Lots of parents will have hearings coming up soon. They may have been waiting a long time for them.
Courts are working hard to make sure that urgent and important hearings go ahead. They are having to prioritise. Lots of judges and lawyers are in self isolation. As of today the default position should be that hearings are conducted by telephone or video rather than by attending court buildings – BUT the systems for setting up hearings to run that way are still being worked through, and courts are still working through how best to make things work when people don’t have lawyers, and when people don’t have a device (phone, laptop etc), or wifi, or phone credit to be able to dial in or receive a call from the court to take part in a hearing.
It’s also worth remembering that some hearings will not be suitable to be heard by video or phone link, and may need some face to face contact – at the moment my guess would be these might be hearings which will need witnesses to give evidence, or which will need interpreters, or which will involve people who will find it hard to connect or communicate via a link, for disability or other reasons. Long hearings and trials with live witness evidence that are due to happen in the next couple of weeks are probably at high risk of being put off, at least until things are clearer.

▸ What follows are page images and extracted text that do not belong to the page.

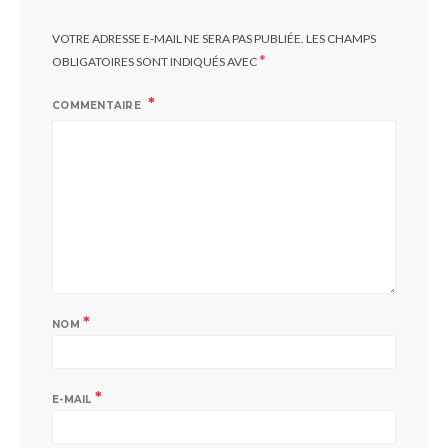
VOTRE ADRESSE E-MAIL NE SERA PAS PUBLIÉE.
LES CHAMPS
*
OBLIGATOIRES SONT INDIQUÉS AVEC
COMMENTAIRE
*
NOM
*
E-MAIL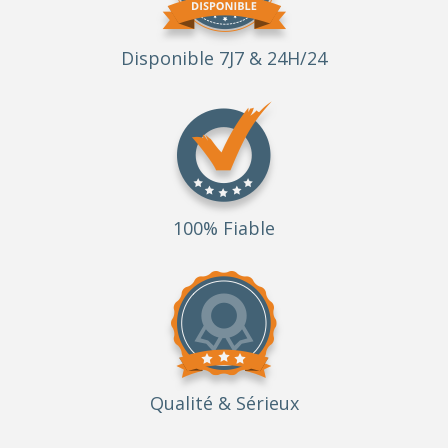
Disponible 7J7 & 24H/24
100% Fiable
Qualité
& Sérieux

If you have a hearing coming up, be prepared for it to be postponed or for it to go ahead using phone or video link.
If you have a solicitor your solicitor should keep you in the loop about things like this, and although many solicitors offices are closed they are generally working from home where possible so should still be reachable. If you have a hearing coming up and haven’t heard from your solicitor you might want to drop them a line to check what arrangements are being made for your hearing, and to talk through the logistics.

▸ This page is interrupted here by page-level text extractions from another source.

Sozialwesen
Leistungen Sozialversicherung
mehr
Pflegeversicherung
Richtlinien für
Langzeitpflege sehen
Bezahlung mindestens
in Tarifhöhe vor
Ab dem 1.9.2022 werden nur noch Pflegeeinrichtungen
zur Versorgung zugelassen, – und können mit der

You should keep an eye on your mail and your inbox for updates from the court, and if you have a hearing in the next week or two, contact your solicitor if you have one, and if not, the court – be warned that courts are very busy at the moment sorting out hearings for tomorrow and Monday and Tuesday – and may not have got to your case yet. Be prepared when you ring or email to tell them your name, and your case number, and the date of the hearing. Make sure you tell them if you or anyone else in the case is in person, and make sure you tell them if you have any childcare, travel or other difficulties, including if you may have a difficulty dialling into a hearing because you don’t have a working phone, you don’t have credit (the court may be able to dial out to you), or you have a health condition which prevents you from safely coming to court.
If it isn’t urgent, it is possible your hearing will be put off. The court’s first priority will be dealing with urgent hearings that are essential to keep children safe and which cannot wait. Things are likely to change and to stabilise in coming weeks as all the professionals get used to setting up and running hearings remotely, but things may not be completely straightforward if your hearing is in the next couple of weeks.
Overall, whether it is about contact, court hearings or life in general I have three main tips :
try to keep calm and not overreact
try to follow the rules as best you can (yes, sometimes they seem contradictory, just do your genuine best)
communicate with others with kindness and consideration
offer to help out or adjust things (if you can) if your child’s other parent is struggling due to health or other corona related issues
show your family you love them – by video call if you need to, just until things get back to normal.